Render every line of the listing below as a JSON list of strings, one string per line, with blank lines left out. Leave out the picture lines.

** Provided entries follows **

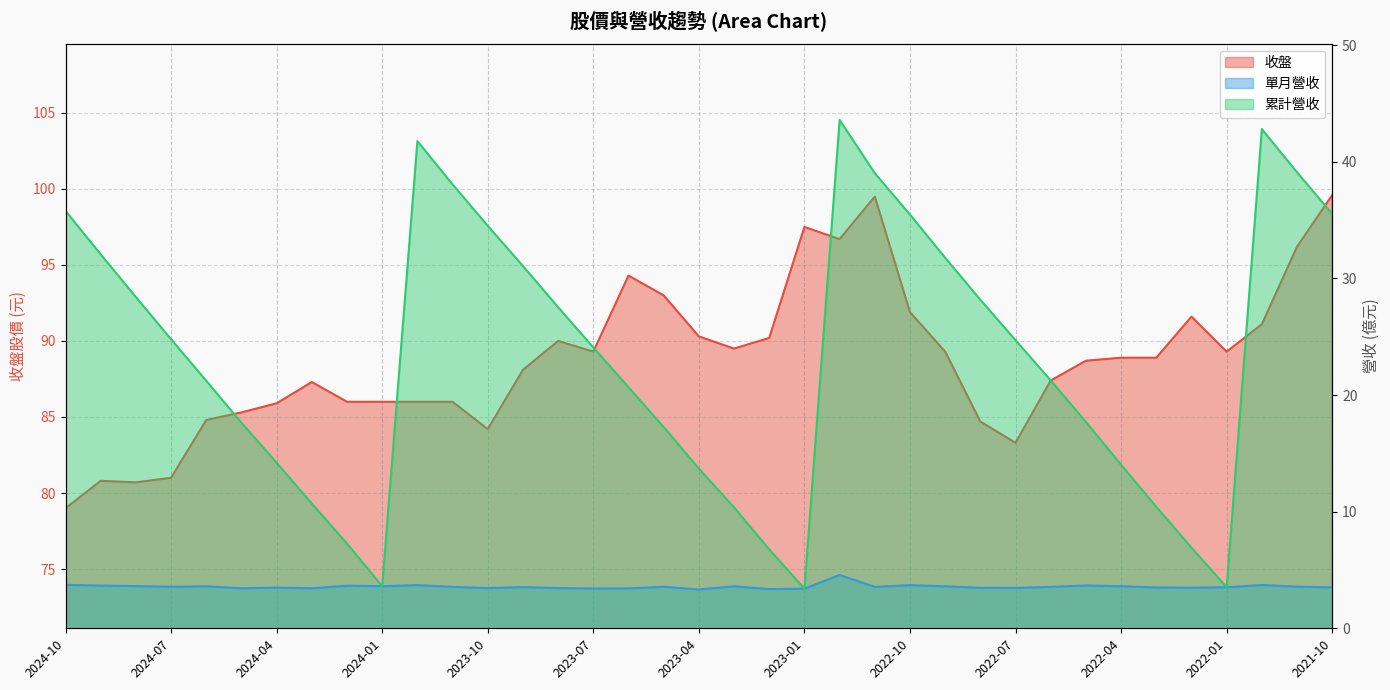

What is the difference between the maximum and minimum values in the 單月營收 series?

1.2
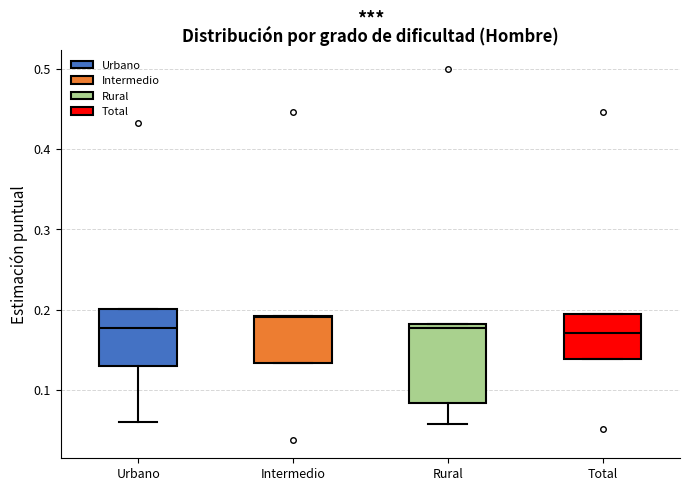

Reading left to right, read every box against the y-axis: the position of its median line, the range the box covers, and the ends of its whiskers. The values are not printed on the chart, so give them approximately, as read against the axis.

Urbano: median 0.18, box 0.13 to 0.20, whiskers 0.06 to 0.20
Intermedio: median 0.19, box 0.13 to 0.19, whiskers 0.13 to 0.19
Rural: median 0.18 (just below the box's upper edge), box 0.08 to 0.18, whiskers 0.06 to 0.18
Total: median 0.17, box 0.14 to 0.19, whiskers 0.14 to 0.19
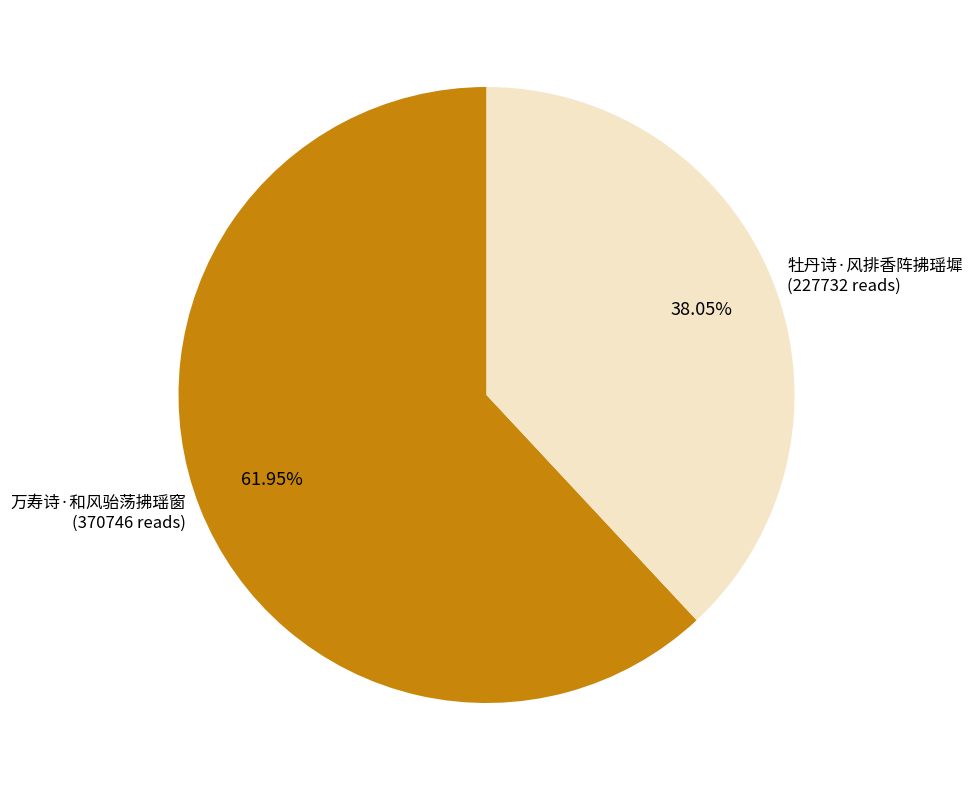

To the nearest percent, what is the average slice percentage?

50%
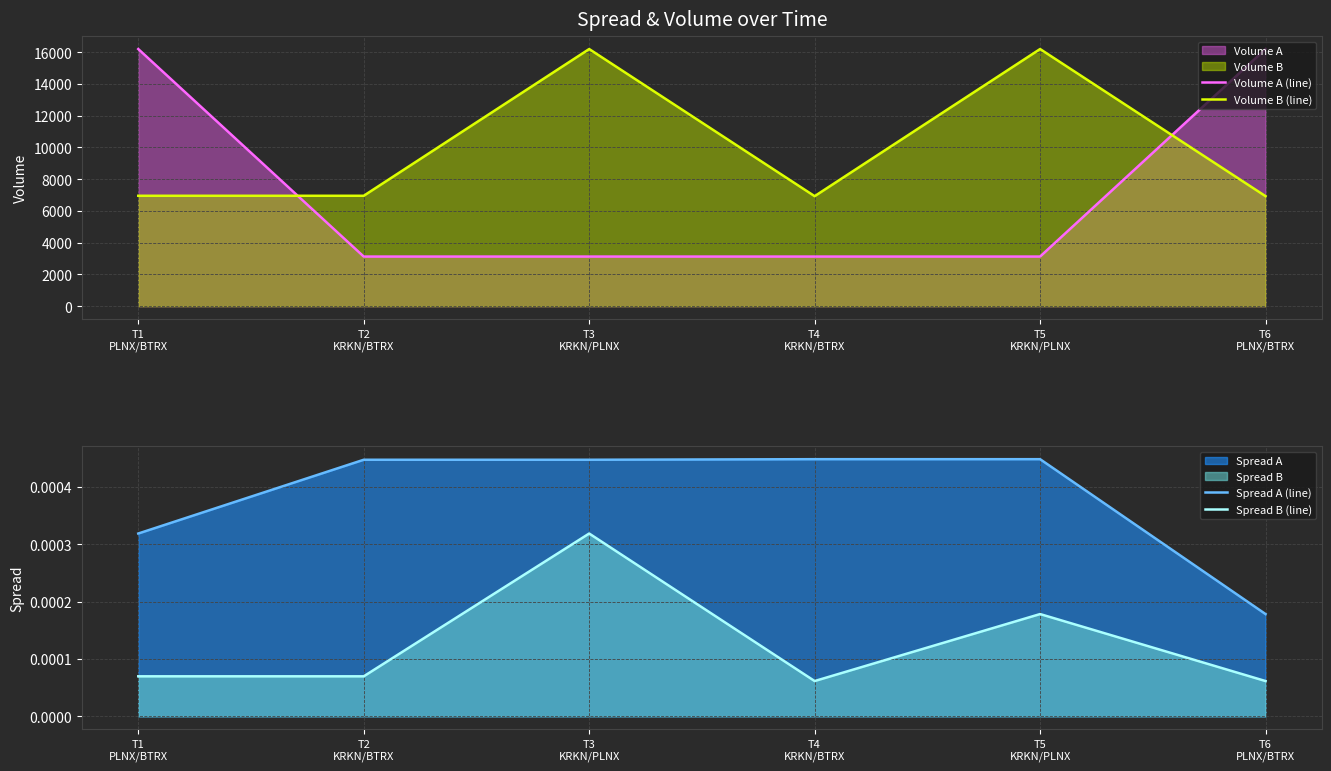

At which label does Volume A (line) reach its peak?

T1
PLNX/BTRX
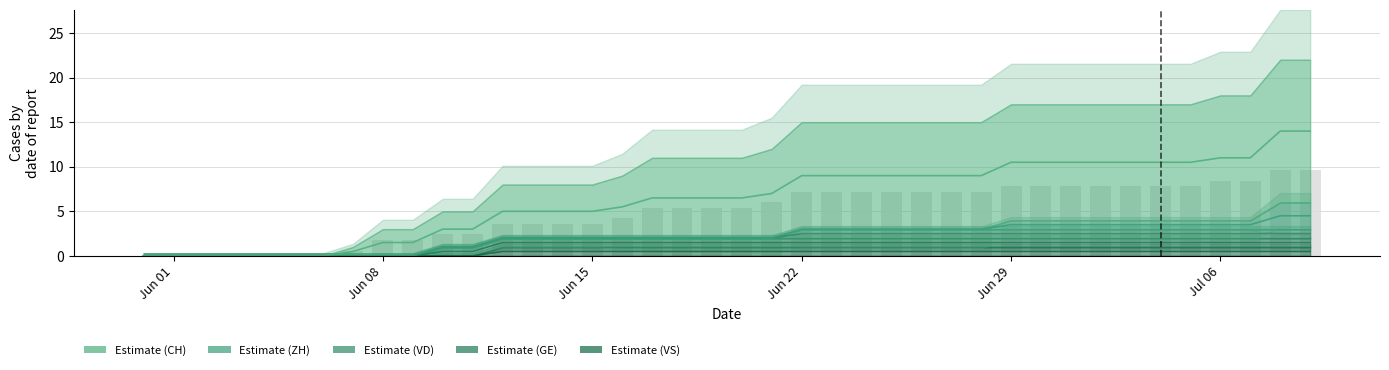

How many distinct data groups are displayed?

5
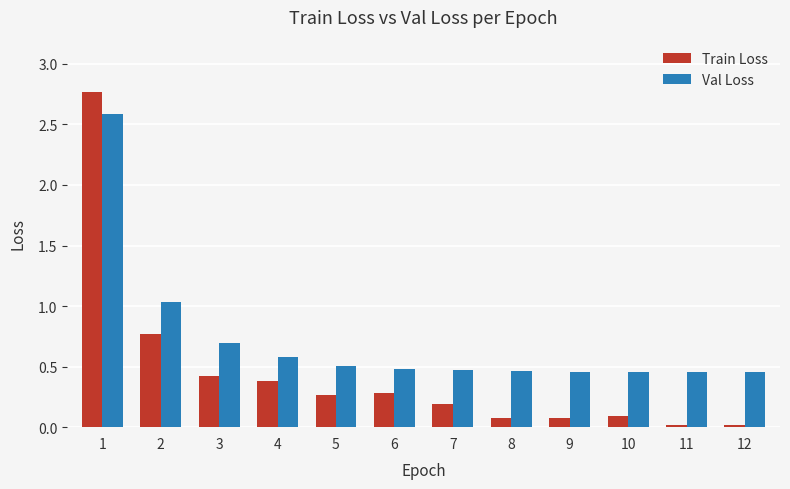

Which series has the widest spread of values?

Train Loss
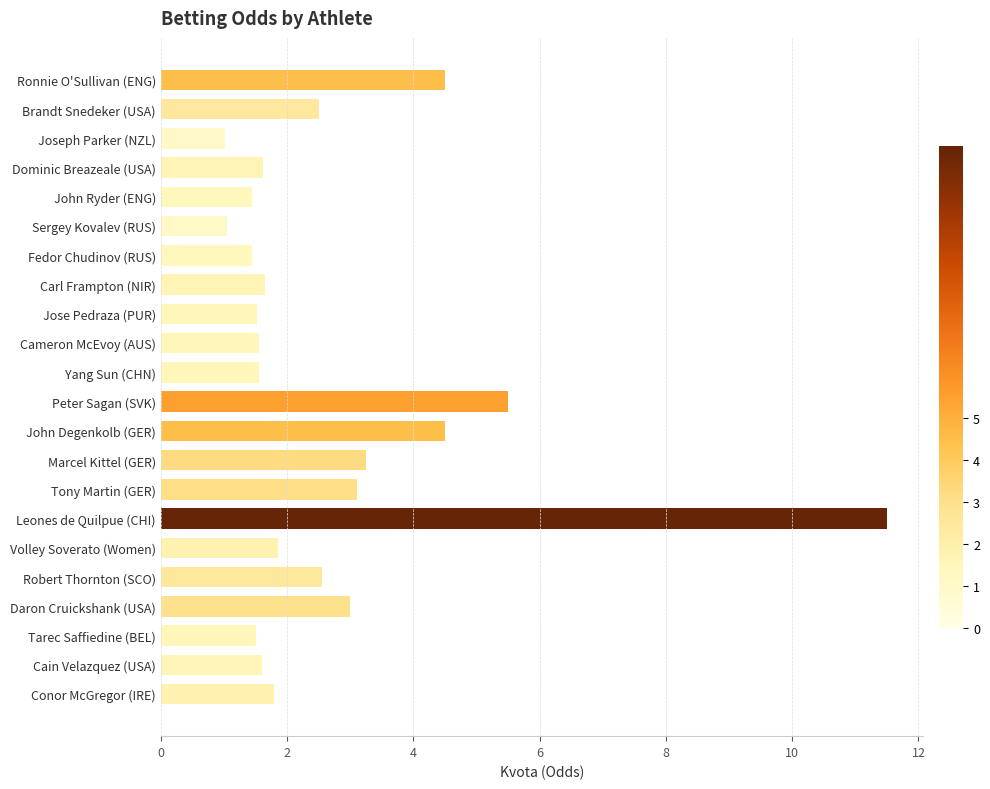

What is the smallest value displayed?

1.0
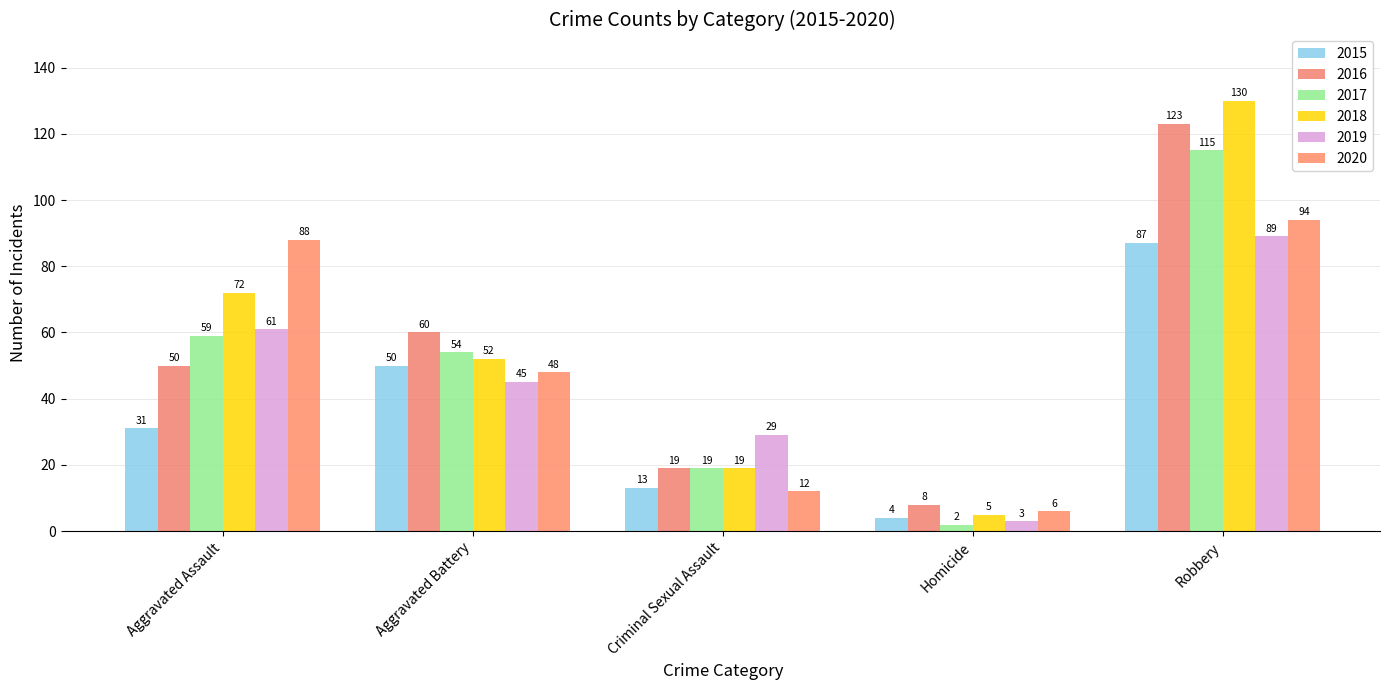

What is the difference between the maximum and minimum values in the 2015 series?

83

** End of Provided entries **

▶ [Exercise answer]
[
  "What is the difference between the maximum and minimum values in the 單月營收 series?",
  "1.2",
  "Reading left to right, read every box against the y-axis: the position of its median line, the range the box covers, and the ends of its whiskers. The values are not printed on the chart, so give them approximately, as read against the axis.",
  "Urbano: median 0.18, box 0.13 to 0.20, whiskers 0.06 to 0.20",
  "Intermedio: median 0.19, box 0.13 to 0.19, whiskers 0.13 to 0.19",
  "Rural: median 0.18 (just below the box's upper edge), box 0.08 to 0.18, whiskers 0.06 to 0.18",
  "Total: median 0.17, box 0.14 to 0.19, whiskers 0.14 to 0.19",
  "To the nearest percent, what is the average slice percentage?",
  "50%",
  "At which label does Volume A (line) reach its peak?",
  "T1",
  "PLNX/BTRX",
  "How many distinct data groups are displayed?",
  "5",
  "Which series has the widest spread of values?",
  "Train Loss",
  "What is the smallest value displayed?",
  "1.0",
  "What is the difference between the maximum and minimum values in the 2015 series?",
  "83"
]